Pernah nggak sih, kamu bilang, “Ah, cuma 15 menit kok,” tapi ternyata jadi satu jam? Atau janji selesai proyek tiga hari, tapi molor sampai seminggu? Tenang, kamu nggak sendirian. Hampir semua orang pernah mengalami estimasi waktu yang kacau balau. Kenapa ya?
1. Terlalu Optimis (Planning Fallacy)
Otak kita punya kebiasaan buruk: selalu melihat sisi terbaik. Saat memperkirakan waktu, kita membayangkan skenario paling mulus—nggak ada gangguan, nggak ada revisi, nggak ada error. Padahal, kehidupan nyata suka kasih kejutan. Inilah yang disebut planning fallacy: kita yakin bisa lebih cepat dari kenyataan, padahal pengalaman sebelumnya bilang sebaliknya.
2. Lupa Sama “Waktu Transisi”
Kita sering menghitung durasi kerja murni, tapi lupa waktu untuk “pindah” antar tugas. Misalnya, mengerjakan laporan butuh 2 jam, tapi lupa kalau butuh 5 menit buat nyari data, 10 menit ganti kopi, 15 menit bales chat, dan seterusnya. Total waktu transisi ini bisa menambah 30%—50% dari estimasi.
3. Multitasking Itu Musuh
Kita bangga bisa ngapa-ngapain sekaligus, tapi otak manusia sebenarnya nggak dirancang untuk multitasking. Setiap kali ganti fokus, ada switching cost—waktu yang hilang untuk menyesuaikan konsentrasi. Akibatnya, satu tugas yang seharusnya 1 jam jadi molor karena interupsi dari tugas lain.
4. Efek Parkinson: Waktu Mengembang Sesuai Tenggat
Pernah lihat kerjaan yang seharusnya 3 jam, tapi karena tenggatnya 5 jam, ya baru selesai di jam ke-5? Itulah Efek Parkinson: “Pekerjaan mengembang hingga memenuhi waktu yang tersedia.” Kalau kita kasih estimasi longgar, otomatis kita santai. Tapi kalau estimasi ketat, seringkali mepet juga.
5. Nggak Pernah Belajar dari Pengalaman
Kita punya catatan masa lalu—proyek sebelumnya selalu molor—tapi tetap saja mengestimasi dengan optimis. Ini karena kita cenderung menganggap proyek kali ini berbeda atau lebih mudah, padahal pola kegagalannya sama. Kalau nggak mau meleset, biasakan reference class forecasting: lihat berapa lama waktu rata-rata tugas serupa di masa lalu, bukan hanya berharap.
6. Faktor Eksternal yang Diabaikan
Revisi dari atasan, server down, mati lampu, atau rekan kerja yang telat.
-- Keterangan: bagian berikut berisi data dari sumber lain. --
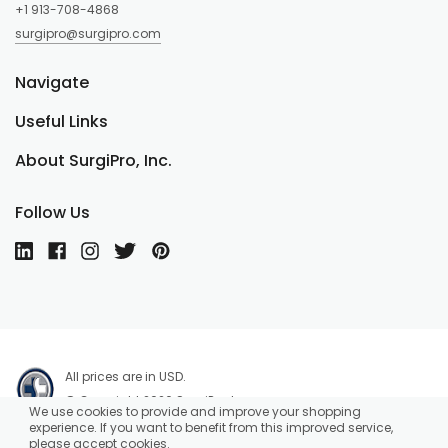
+1 913-708-4868
surgipro@surgipro.com
Navigate
Useful Links
About SurgiPro, Inc.
Follow Us
All prices are in USD.
© Copyright 2026 SurgiPro, Inc.
We use cookies to provide and improve your shopping
experience. If you want to benefit from this improved service,
please accept cookies.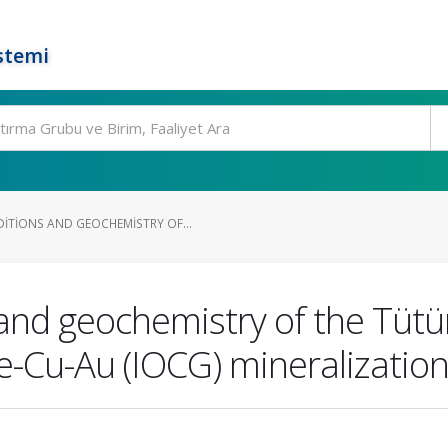
stemi
TIONS AND GEOCHEMISTRY OF...
nd geochemistry of the Tütün 
de-Cu-Au (IOCG) mineralizatio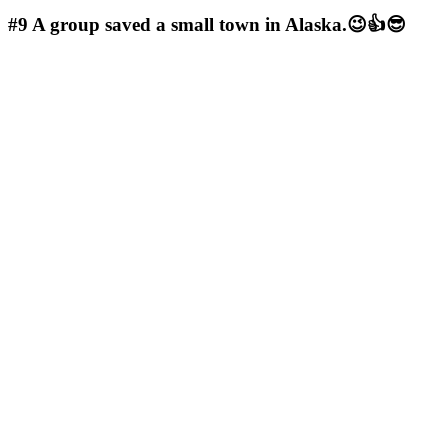
#9
A group saved a small town in Alaska.😉👍😎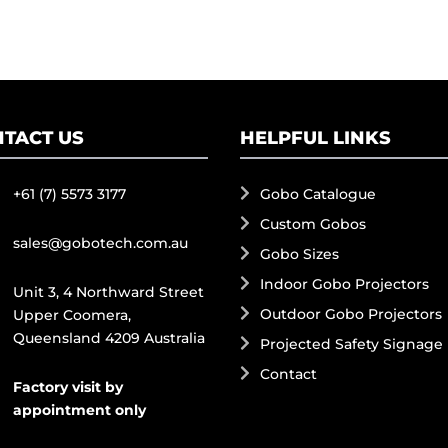
TACT US
HELPFUL LINKS
+61 (7) 5573 3177
Gobo Catalogue
Custom Gobos
sales@gobotech.com.au
Gobo Sizes
Indoor Gobo Projectors
Unit 3, 4 Northward Street
Outdoor Gobo Projectors
Upper Coomera,
Queensland 4209 Australia
Projected Safety Signage
Contact
Factory visit by
appointment only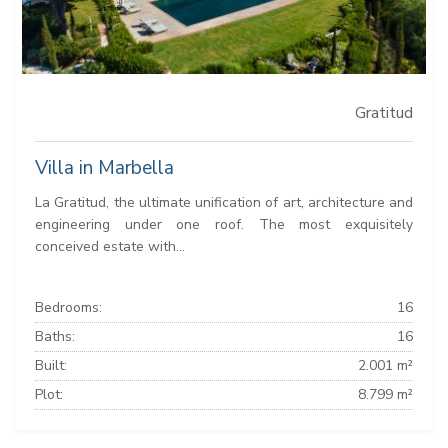
Gratitud
Villa in Marbella
La Gratitud, the ultimate unification of art, architecture and
engineering under one roof. The most exquisitely
conceived estate with...
Bedrooms:
16
Baths:
16
Built:
2.001 m²
Plot:
8.799 m²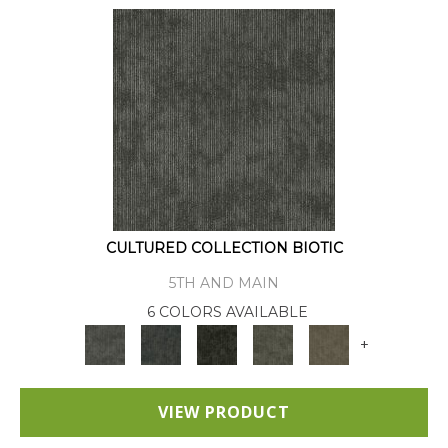
CULTURED COLLECTION BIOTIC
5TH AND MAIN
6 COLORS AVAILABLE
+
VIEW PRODUCT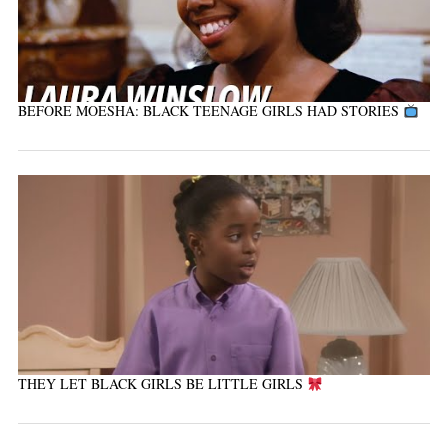
BEFORE MOESHA: BLACK TEENAGE GIRLS HAD STORIES
THEY LET BLACK GIRLS BE LITTLE GIRLS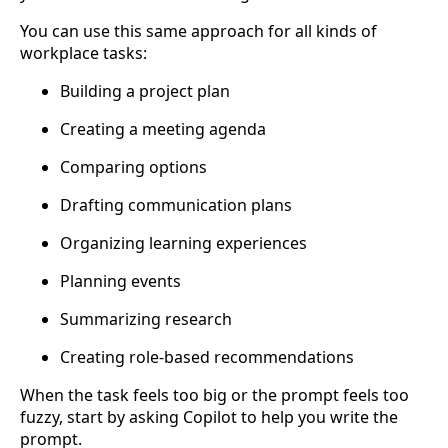
You can use this same approach for all kinds of
workplace tasks:
Building a project plan
Creating a meeting agenda
Comparing options
Drafting communication plans
Organizing learning experiences
Planning events
Summarizing research
Creating role-based recommendations
When the task feels too big or the prompt feels too
fuzzy, start by asking Copilot to help you write the
prompt.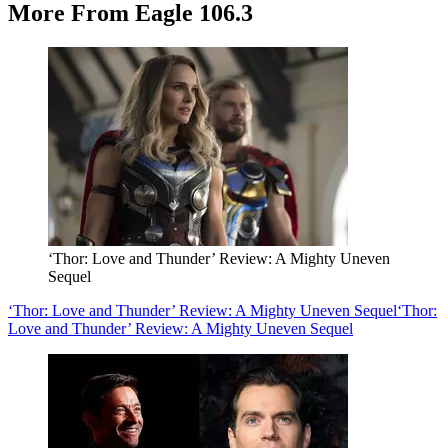
More From Eagle 106.3
‘Thor: Love and Thunder’ Review: A Mighty Uneven
Sequel
‘Thor: Love and Thunder’ Review: A Mighty Uneven Sequel
‘Thor:
Love and Thunder’ Review: A Mighty Uneven Sequel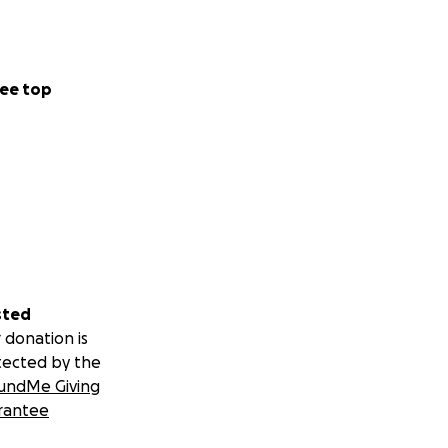
ee top
sted
 donation is
tected by the
undMe Giving
rantee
Semua ini sulit diprediksi, tapi pasti ada. Kita sering lupa menambahkan “buffer” atau cadangan waktu untuk kejutan-kejutan ini.
7. Detail Terlalu Mikro atau Terlalu Makro
Ada orang yang estimasinya terlalu detail—ngitung tiap langkah kecil—sehingga totalnya jadi terlalu besar atau tepatnya malah kelewatan. Ada juga yang estimasi asal comot dari atas—”pokoknya 2 hari”—tanpa memahami bagian tersulit yang butuh waktu ekstra. Keseimbangan antara makro dan mikro penting.
Penutup: Insight-nya
Sejatinya, melesetnya estimasi bukanlah bukti kita bodoh atau malas. Itu adalah bias alami otak yang ingin percaya semuanya akan baik-baik saja. Namun, dengan sadar akan jebakan-jebakan tadi, kita bisa mulai menyisipkan buffer realistis, mencatat riwayat waktu nyata, dan yang terpenting: berbaik hati pada diri sendiri saat ternyata estimasi meleset lagi. Karena pada akhirnya, waktu adalah entitas yang licin—makin kita paksa, makin terasa tidak terkendali. Lebih baik ukur dengan jujur, lakukan evaluasi, dan terus belajar.